Those visitors, all of whom handle press duties for their Balkan country’s national security force, were at SPI May 24 for a briefing on how police spokesmen here work with media and other agencies.
Speakers were Mark Hebert, the former WHAS-TV reporter who now is UofL’s media relations director, and Lt. Col. Carl Yates, a longtime law enforcement officer who now is in charge of training, community service and media relations for the Jefferson County sheriff’s office.
The trio and their interpreter were participating in the U.S. Department of State’s International Visitors Program. Their May 16-26 trip to the United States included Washington, D.C., Chicago and Louisville. Their Louisville stay also included visits to the Kentucky State Police post in Elizabethtown; Louisville Metro and New Albany, Ind., police; and American Red Cross office to learn about the response to last August’s flooding.
Their campus stop was the most recent example of international cooperation for SPI, according to Deborah Keeling, justice administration chair at UofL. SPI, considered the country’s oldest police executive development program, and the National Crime Prevention Institute are affiliated with her academic department.
In the early 1990s, her department began doing research in Romania, Hungary and Slovakia as those countries switched from a nondemocratic to democratic form of governance and policing, she said. UofL representatives have done training in the People’s Republic of China. While the Kosovo delegation was in Louisville, SPI’s director and associate director, Tad Hughes and Cindy Shain, were in Beirut, continuing work that began last year and included monthlong training here for 23 members of Lebanon’s internal security forces in the fall.
The Kosovo officers, who had requested their full names not be published, said they were transitioning to democratic policing for their young country of about 2 million people.
We want to find the best things from the (other) countries and apply that, Bani, the captain, said.
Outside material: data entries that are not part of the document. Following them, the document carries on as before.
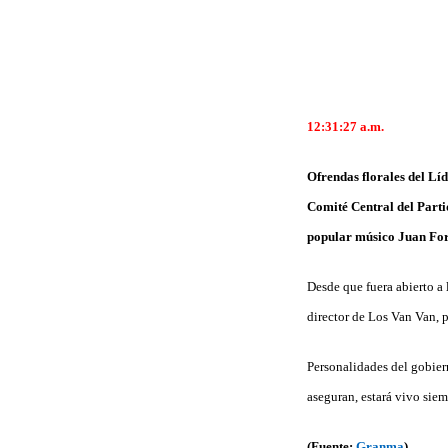
12:31:27
a.m.
Ofrendas florales del Líd
Comité Central del Partid
popular músico Juan Form
Desde que fuera abierto a 
director de Los Van Van, p
Personalidades del gobiern
aseguran, estará vivo sie
(Fuente:
Granma
)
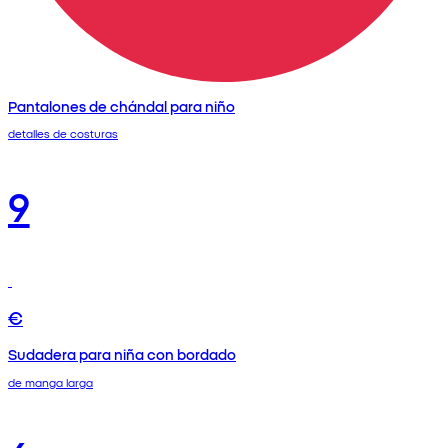
Pantalones de chándal para niño
detalles de costuras
9
€
Sudadera para niña con bordado
de manga larga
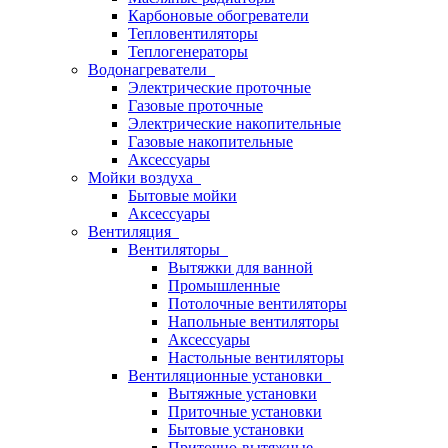
Карбоновые обогреватели
Тепловентиляторы
Теплогенераторы
Водонагреватели
Электрические проточные
Газовые проточные
Электрические накопительные
Газовые накопительные
Аксессуары
Мойки воздуха
Бытовые мойки
Аксессуары
Вентиляция
Вентиляторы
Вытяжки для ванной
Промышленные
Потолочные вентиляторы
Напольные вентиляторы
Аксессуары
Настольные вентиляторы
Вентиляционные установки
Вытяжные установки
Приточные установки
Бытовые установки
Приточно-вытяжные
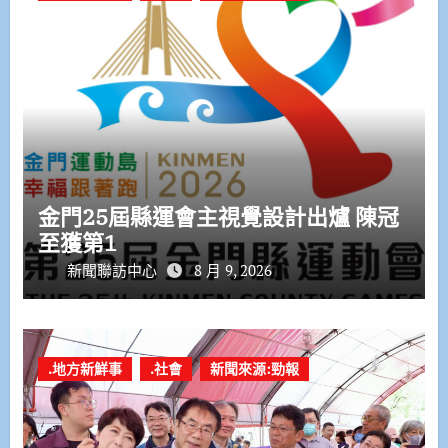
金門25屆縣運會主視覺設計出爐 陳冠
至獲第1
新聞聯訪中心
8 月 9, 2026
.地方新鮮事
.社會
新聞來源:勁報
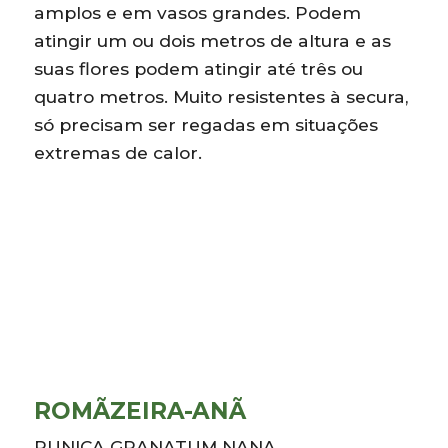
amplos e em vasos grandes. Podem
atingir um ou dois metros de altura e as
suas flores podem atingir até três ou
quatro metros. Muito resistentes à secura,
só precisam ser regadas em situações
extremas de calor.
ROMÃZEIRA-ANÃ
PUNICA GRANATUM NANA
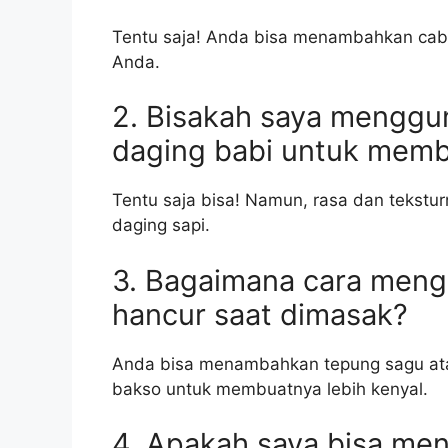
Tentu saja! Anda bisa menambahkan caba
Anda.
2. Bisakah saya menggu
daging babi untuk memb
Tentu saja bisa! Namun, rasa dan teks
daging sapi.
3. Bagaimana cara meng
hancur saat dimasak?
Anda bisa menambahkan tepung sagu at
bakso untuk membuatnya lebih kenyal.
4. Apakah saya bisa m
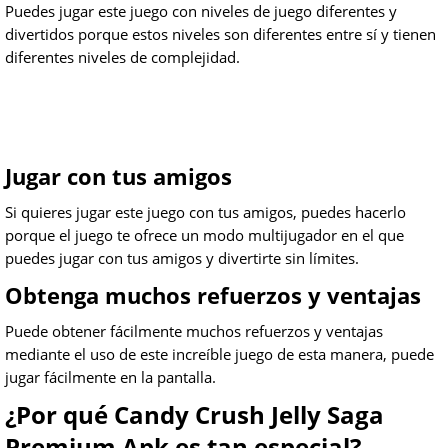
Puedes jugar este juego con niveles de juego diferentes y
divertidos porque estos niveles son diferentes entre sí y tienen
diferentes niveles de complejidad.
Jugar con tus amigos
Si quieres jugar este juego con tus amigos, puedes hacerlo
porque el juego te ofrece un modo multijugador en el que
puedes jugar con tus amigos y divertirte sin límites.
Obtenga muchos refuerzos y ventajas
Puede obtener fácilmente muchos refuerzos y ventajas
mediante el uso de este increíble juego de esta manera, puede
jugar fácilmente en la pantalla.
¿Por qué Candy Crush Jelly Saga
Premium Apk es tan especial?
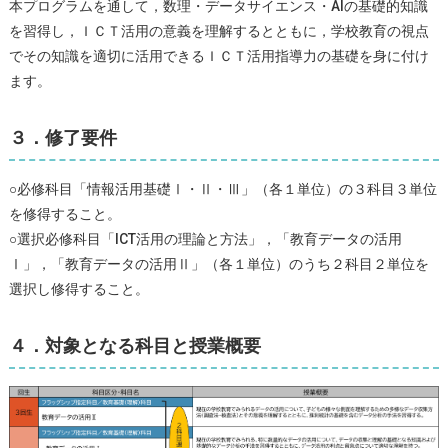
本プログラムを通して，数理・データサイエンス・AIの基礎的知識
を習得し，ＩＣＴ活用の意義を理解するとともに，学校教育の視点
でその知識を適切に活用できるＩＣＴ活用指導力の基礎を身に付け
ます。
３．修了要件
○必修科目「情報活用基礎Ⅰ・Ⅱ・Ⅲ」（各１単位）の３科目３単位
を修得すること。
○選択必修科目「ICT活用の理論と方法」，「教育データの活用
Ⅰ」，「教育データの活用Ⅱ」（各１単位）のうち２科目２単位を
選択し修得すること。
４．対象となる科目と授業概要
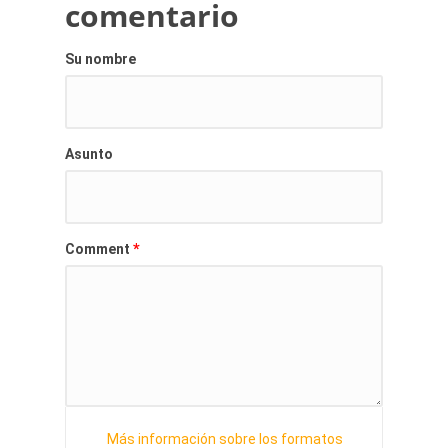
comentario
Su nombre
Asunto
*
Comment
Más información sobre los formatos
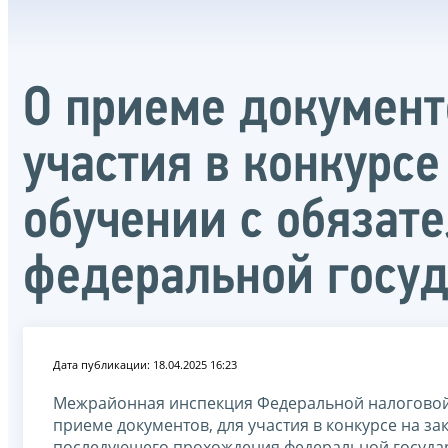
О приеме документ
участия в конкурс
обучении с обязат
федеральной госу
Дата публикации: 18.04.2025 16:23
Межрайонная инспекция Федеральной налоговой
приеме документов, для участия в конкурсе на з
последующего прохождения федеральной госуда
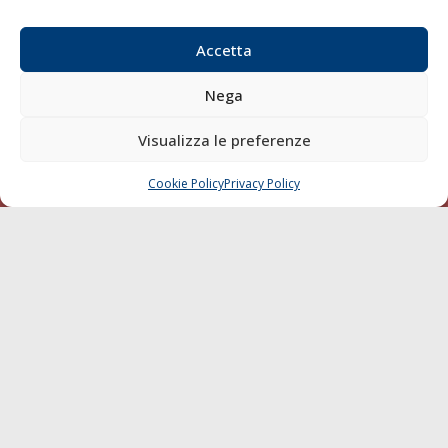
Email:
redazione@gazzettamarittima.it
P.IVA:
00118570498
Accetta
Società Editoriale Marittima a r.l. (Editore) - Autorizzazione
del Tribunale di Livorno n. 217 del 10 giugno 1968 - N°
Nega
iscrizione al ROC (Registro Operatori delle Comunicazioni)
della Società Editoriale Marittima a r.l.: N° 1301 Iscrizione
Visualizza le preferenze
della testata elettronica La Gazzetta Marittima al Tribunale
di Livorno del 15/09/2010.
Cookie Policy
Privacy Policy
CHIAMA
SCRIVI
LINK
Shipping
Porti/Interporti
Trasporti
Varie
Sostenibilità
Compagnie di Navigazione
Blue economy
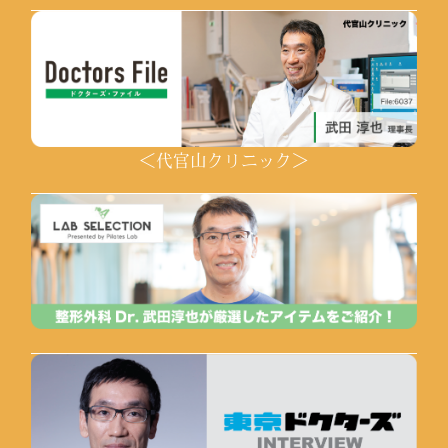
＜代官山クリニック＞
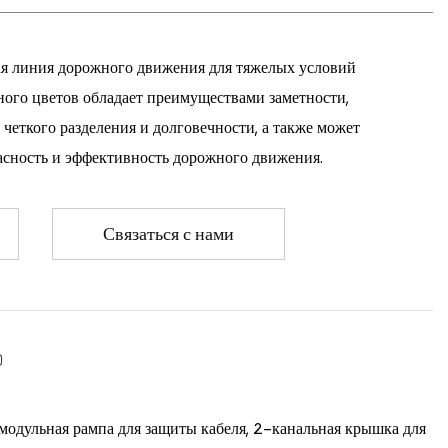
ая линия дорожного движения для тяжелых условий
ного цветов обладает преимуществами заметности,
четкого разделения и долговечности, а также может
асность и эффективность дорожного движения.
Связаться с нами
одульная рампа для защиты кабеля, 2-канальная крышка для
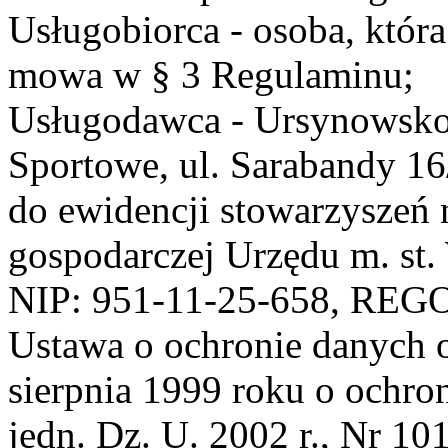
Usługobiorca - osoba, która
mowa w § 3 Regulaminu;
Usługodawca - Ursynowsko
Sportowe, ul. Sarabandy 1
do ewidencji stowarzyszeń 
gospodarczej Urzędu m. st
NIP: 951-11-25-658, REG
Ustawa o ochronie danych 
sierpnia 1999 roku o ochro
jedn. Dz. U. 2002 r., Nr 101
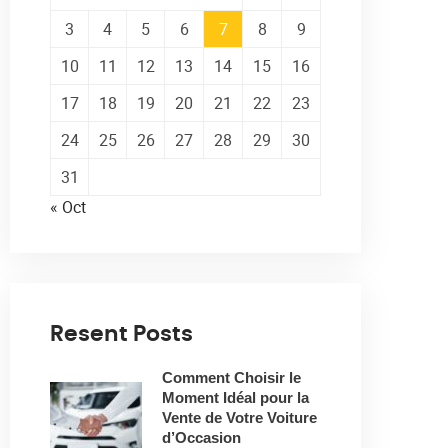
3
4
5
6
7
8
9
10
11
12
13
14
15
16
17
18
19
20
21
22
23
24
25
26
27
28
29
30
31
« Oct
Resent Posts
Comment Choisir le
Moment Idéal pour la
Vente de Votre Voiture
d’Occasion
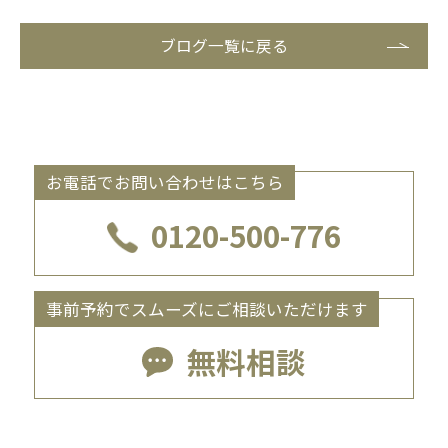
ブログ一覧に戻る
お電話でお問い合わせはこちら
0120-500-776
事前予約でスムーズにご相談いただけます
無料相談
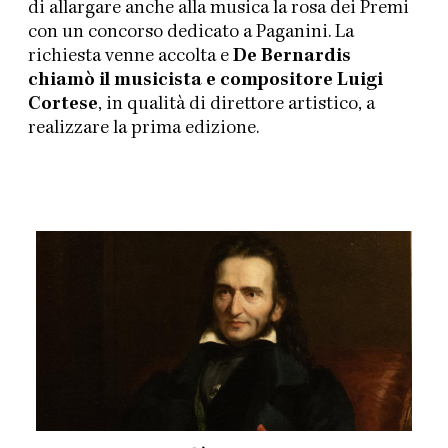
di allargare anche alla musica la rosa dei Premi
con un concorso dedicato a Paganini. La
richiesta venne accolta e
De Bernardis
chiamò il musicista e compositore Luigi
Cortese
, in qualità di direttore artistico, a
realizzare la prima edizione.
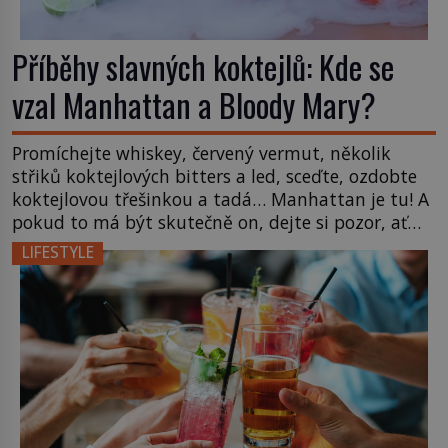
Příběhy slavných koktejlů: Kde se
vzal Manhattan a Bloody Mary?
Promíchejte whiskey, červený vermut, několik
střiků koktejlových bitters a led, sceďte, ozdobte
koktejlovou třešinkou a tadá… Manhattan je tu! A
pokud to má být skutečně on, dejte si pozor, ať
místo klasické americké rye whiskey či klidně
LIFESTYLE
bourbonu nepoužijete skotskou whisku. Co se
stane? Inu, koktejl bude stále skvělý, ale už to
nebude Manhattan ale […]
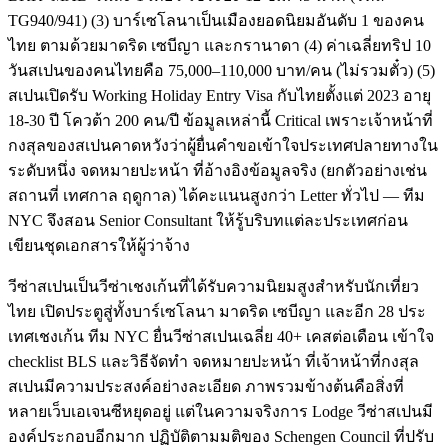
TG940/941) (3) บาร์เซโลนาเป็นเมืองยอดนิยมอันดับ 1 ของคน
ไทย ตามด้วยมาดริด เซบีญา และกรานาดา (4) ค่าเฉลี่ยทริป 10
วันสเปนของคนไทยคือ 75,000–110,000 บาท/คน (ไม่รวมตั๋ว) (5)
สเปนเปิดรับ Working Holiday Entry Visa กับไทยตั้งแต่ 2023 อายุ
18-30 ปี โควต้า 200 คน/ปี ข้อมูลเหล่านี้ Critical เพราะเจ้าหน้าที่
กงสุลของสเปนคาดหวังว่าผู้ยื่นคำขอเข้าใจประเทศปลายทางใน
ระดับหนึ่ง จดหมายปะหน้า ที่อ้างอิงข้อมูลจริง (ยกตัวอย่างเช่น
สถานที่ เทศกาล ฤดูกาล) ได้คะแนนสูงกว่า Letter ทั่วไป — ทีม
NYC จึงสอน Senior Consultant ให้รู้บริบทแต่ละประเทศก่อน
เขียนชุดเอกสารให้ผู้ว่าจ้าง
วีซ่าสเปนเป็นวีซ่าเชงเก้นที่ได้รับความนิยมสูงสำหรับนักเที่ยว
ไทย เปิดประตูสู่ทั้งบาร์เซโลนา มาดริด เซบีญา และอีก 28 ประ
เทศเชงเก้น ทีม NYC ยื่นวีซ่าสเปนเฉลี่ย 40+ เคสต่อเดือน เข้าใจ
checklist BLS และวิธีจัดทำ จดหมายปะหน้า ที่เจ้าหน้าที่กงสุล
สเปนมีความประสงค์อย่างละเอียด ภาพรวมข้างต้นคือสิ่งที่
หลายเว็บเอเจนซีหยุดอยู่ แต่ในความจริงการ Lodge วีซ่าสเปนมี
องค์ประกอบอีกมาก ปฏิบัติตามมติของ Schengen Council ที่ปรับ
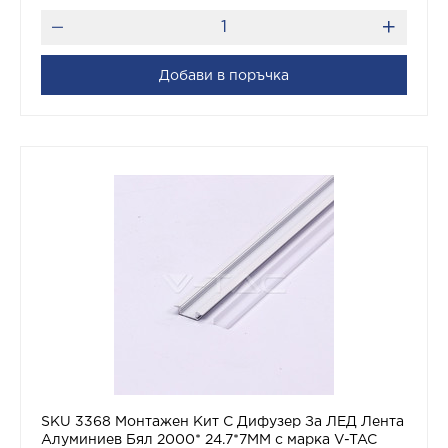
Добави в поръчка
SKU 3368 Монтажен Kит С Дифузер За ЛЕД Лента
Алуминиев Бял 2000* 24.7*7MM с марка V-TAC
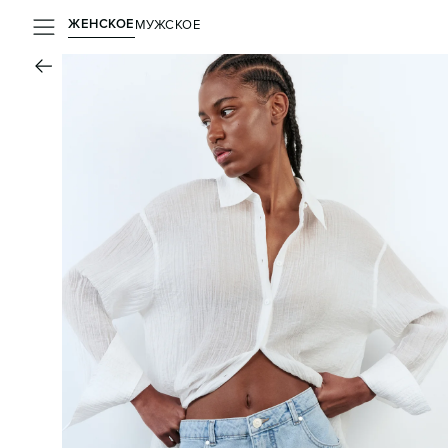
ЖЕНСКОЕ
МУЖСКОЕ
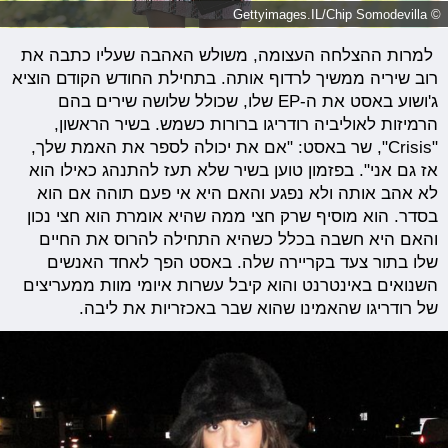
© Gettyimages.IL/Chip Somodevilla
למרות ההצלחה העצומה, משולש האהבה שעליו כתבה את
רוב שיריה ממשיך לרדוף אותה. בתחילת החודש הקודם הוציא
ג'ושוע באסט את ה-EP שלו, שכולל שלושה שירים בהם
הרמיזות לאוליביה רודריגו ברורות כשמש. בשיר הראשון,
"Crisis", שר באסט: "אם את יכולה לספר את האמת שלך,
אז גם אני". בפזמון טוען בשיר שלא תעז להתנהג כאילו הוא
לא אהב אותה ולא נפגע והאם היא אי פעם תוהה אם הוא
בסדר. הוא מוסיף שרק חצי ממה שהיא אומרת הוא חצי נכון
והאם היא חשבה בכלל כשהיא התחילה להרוס את החיים
שלו בתור צעד בקריירה שלה. באסט הפך לאחד האנשים
השנואים באינטרנט והוא קיבל עשרות איומי מוות ממעריצים
של רודריגו שהאמינו שהוא שבר באכזריות את ליבה.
We will see different institutions – how they work with public affairs…Then maybe we can add something in our policies and change in a good way.
A lieutenant, Brahim, remarked that public relations for law enforcement is evolving in that part of the world. PR is a new concept for these countries, he said.
In discussing press-police cooperation, Yates and Hebert fielded questions about unconfirmed sources, victim identification and off the record conversations. Yates explained how his agency secures an active crime scene, sets up a command post and provides a media access area that balances the safety of the public and officers with the needs of media to report news quickly and continuously.
Media have no more right to be there than the public, but we recognize they have more reason (to be there), Yates said. We deal with reason vs. right.
Each emphasized the importance of frequent and timely updates, with Hebert explaining the issue of immediacy in a round-the-clock news cycle. As fast as the media works…the police agency has got to have something fast, he said.
Sabrije, the third press officer, asked about how and when media identify a crime victim and how they get the information. Yates explained that locally the coroner has the responsibility for identifying a victim.
Media generally wait for that official word, according to Hebert, knowing that allows time for the coroner or police to contact the victim’s family first. However, if a reporter’s sources are reliable, he may not delay. If it’s a high-profile person, we may not wait, he said.
Yates and Hebert both noted several similarities between the Kosovo police officers’ structure and approach and that of their U.S. counterparts.
It sounds to me like you are on the right path, Hebert said.